Funding quirks have created huge gaps in care. As a result, family members find themselves alone — and often isolated — in trying to manage complex problems that need professional support, according to an ongoing study by JFK Partners, a program that does research on developmental disabilities at the University of Colorado School of Medicine.

As Rocky Mountain PBS I-News reported recently, the number of Coloradans affected isn’t small. Nationally, around one in three people with a developmental disability also has a diagnosis of some form of mental illness, according to a frequently-cited study by the National Association of State directors of Developmental Disabilities Services. That would translate to around 35,000 people in the state with dual diagnoses.

Most people with both developmental disabilities and behavioral health conditions are covered by Medicaid.
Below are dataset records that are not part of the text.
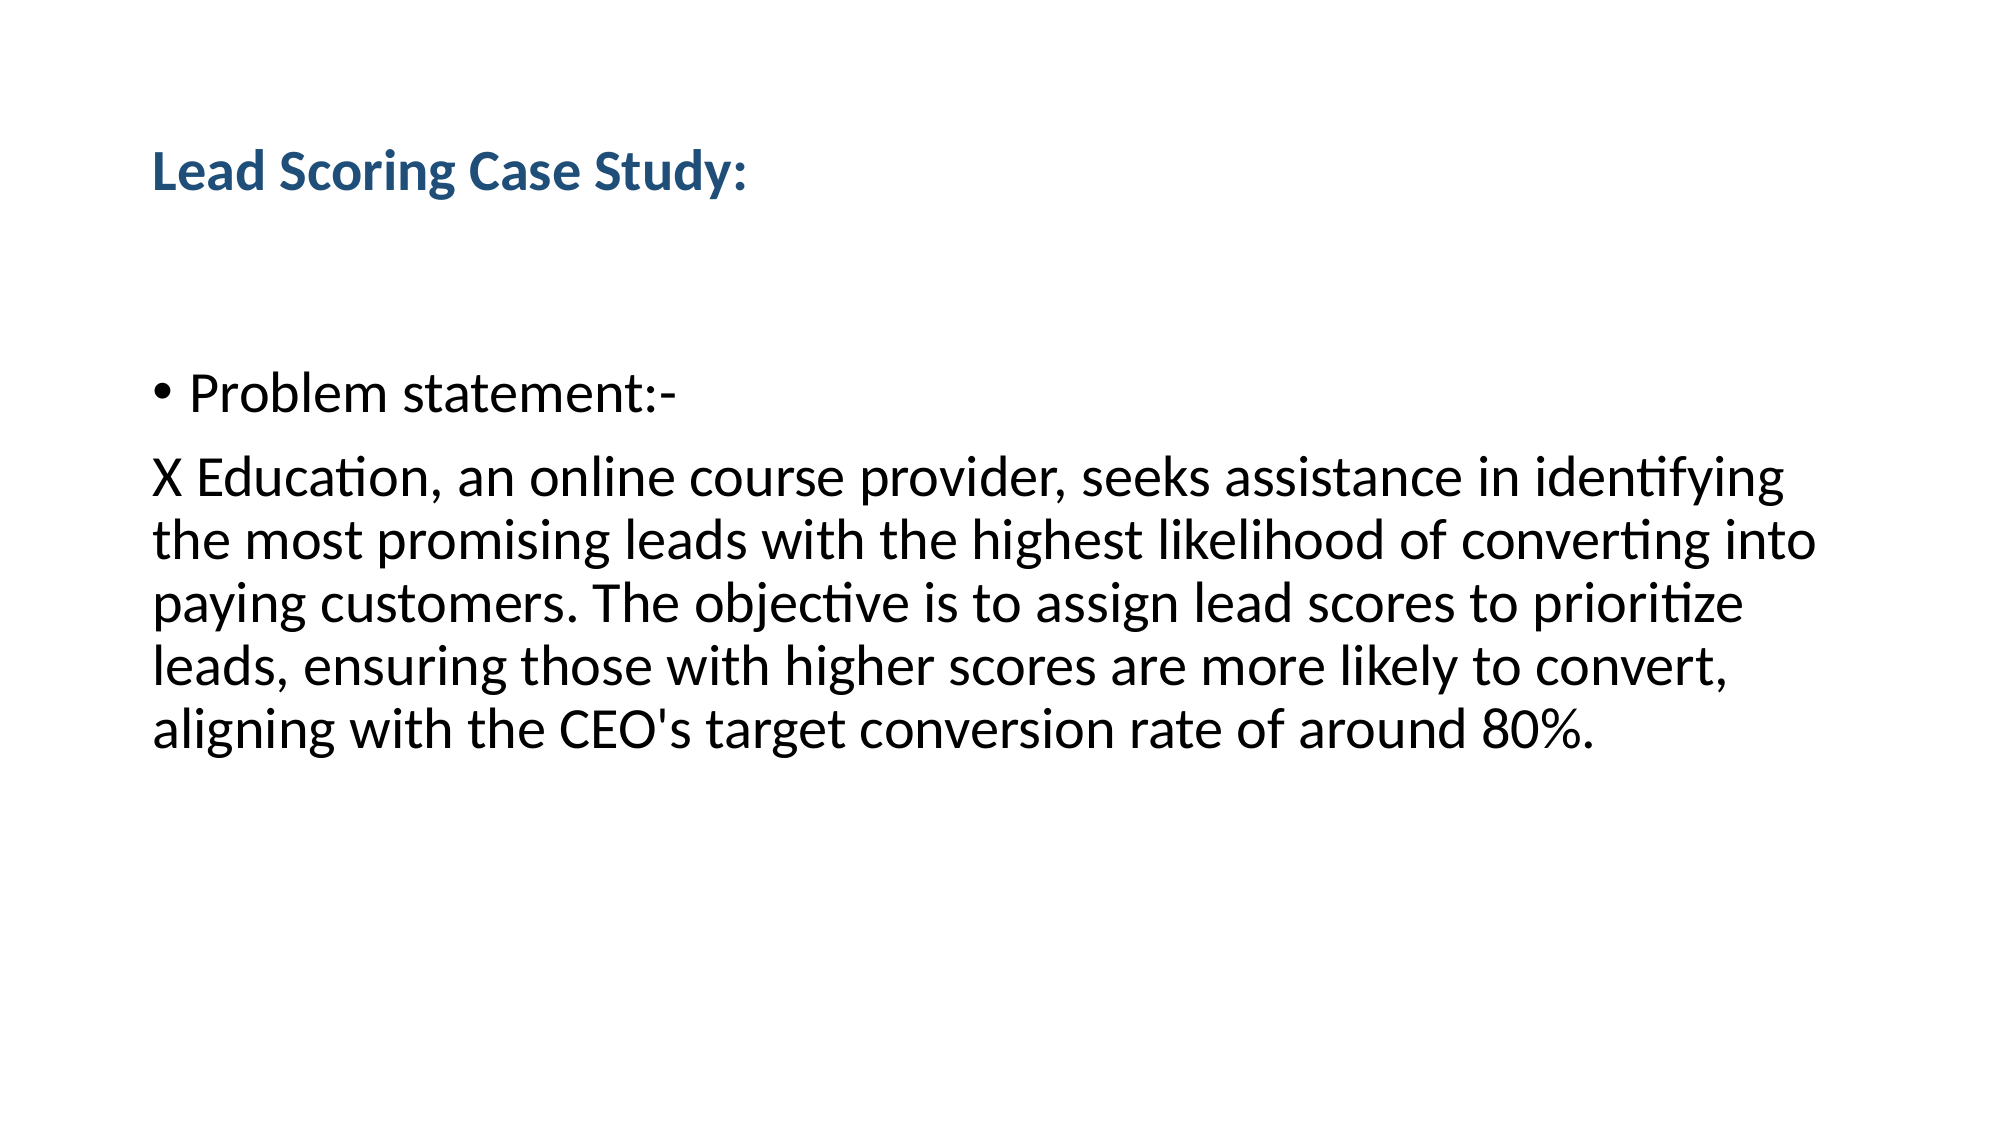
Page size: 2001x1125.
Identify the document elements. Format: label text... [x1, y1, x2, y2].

list Problem statement:- X Education, an online course provider, seeks assistance in identifying the most promising leads with the highest likelihood of converting into paying customers. The objective is to assign lead scores to prioritize leads, ensuring those with higher scores are more likely to convert, aligning with the CEO's target conversion rate of around 80%. [136, 354, 1863, 1014]
title Lead Scoring Case Study: [136, 111, 1863, 232]
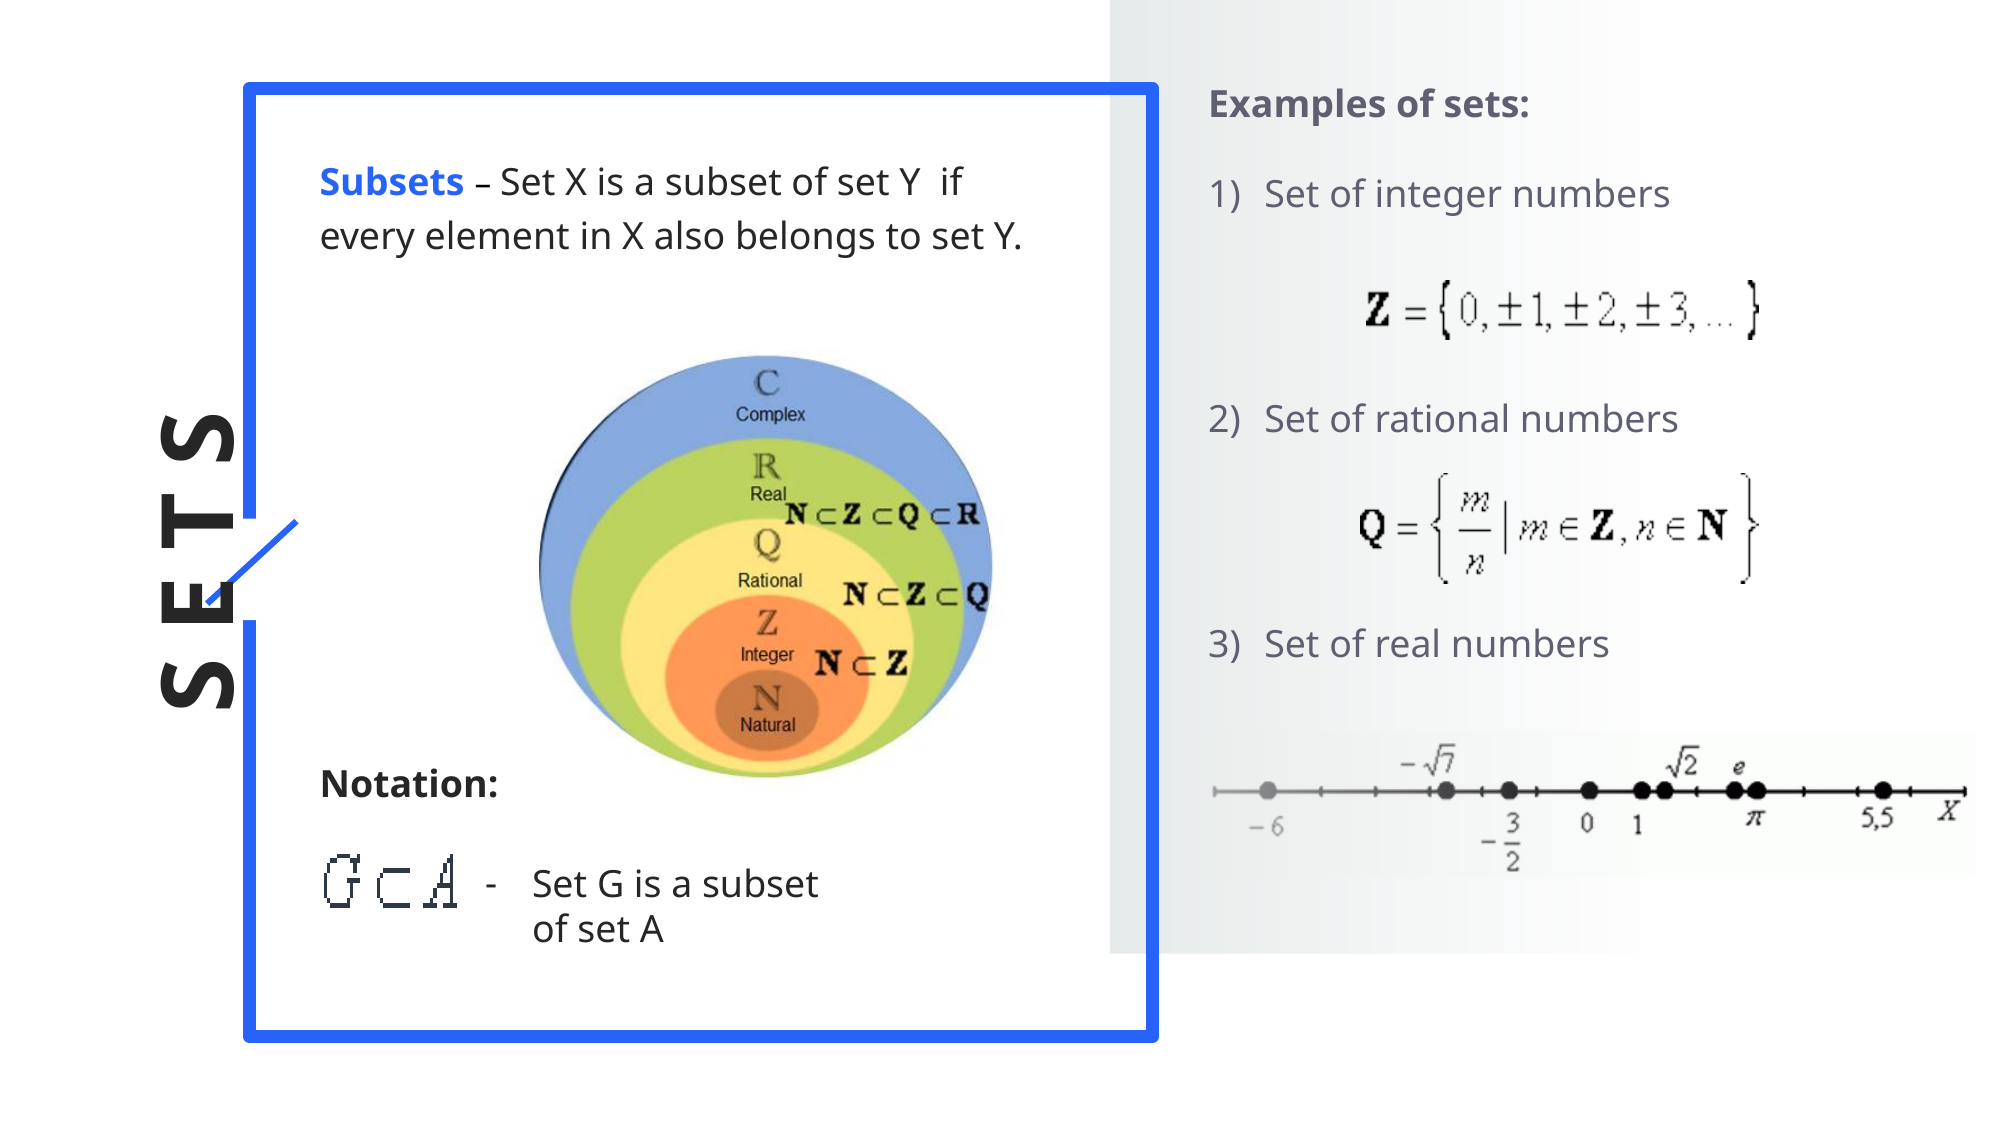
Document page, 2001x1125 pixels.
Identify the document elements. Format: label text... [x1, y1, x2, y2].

But in Colorado, the public insurance treats the two diagnostic categories under incompatible payment systems – the first as fee-for-service, and the second as managed care.

Many are left without adequate care, and some without any care at all.

Expensive visits to the emergency room—which often provide little help except for short-term stabilization—have become a primary line of defense.

Many families are left to hope that the latest state-commissioned study will lead to a change in the way that people with complex developmental and mental health diagnoses are treated, that there will be a new path toward coordinated care.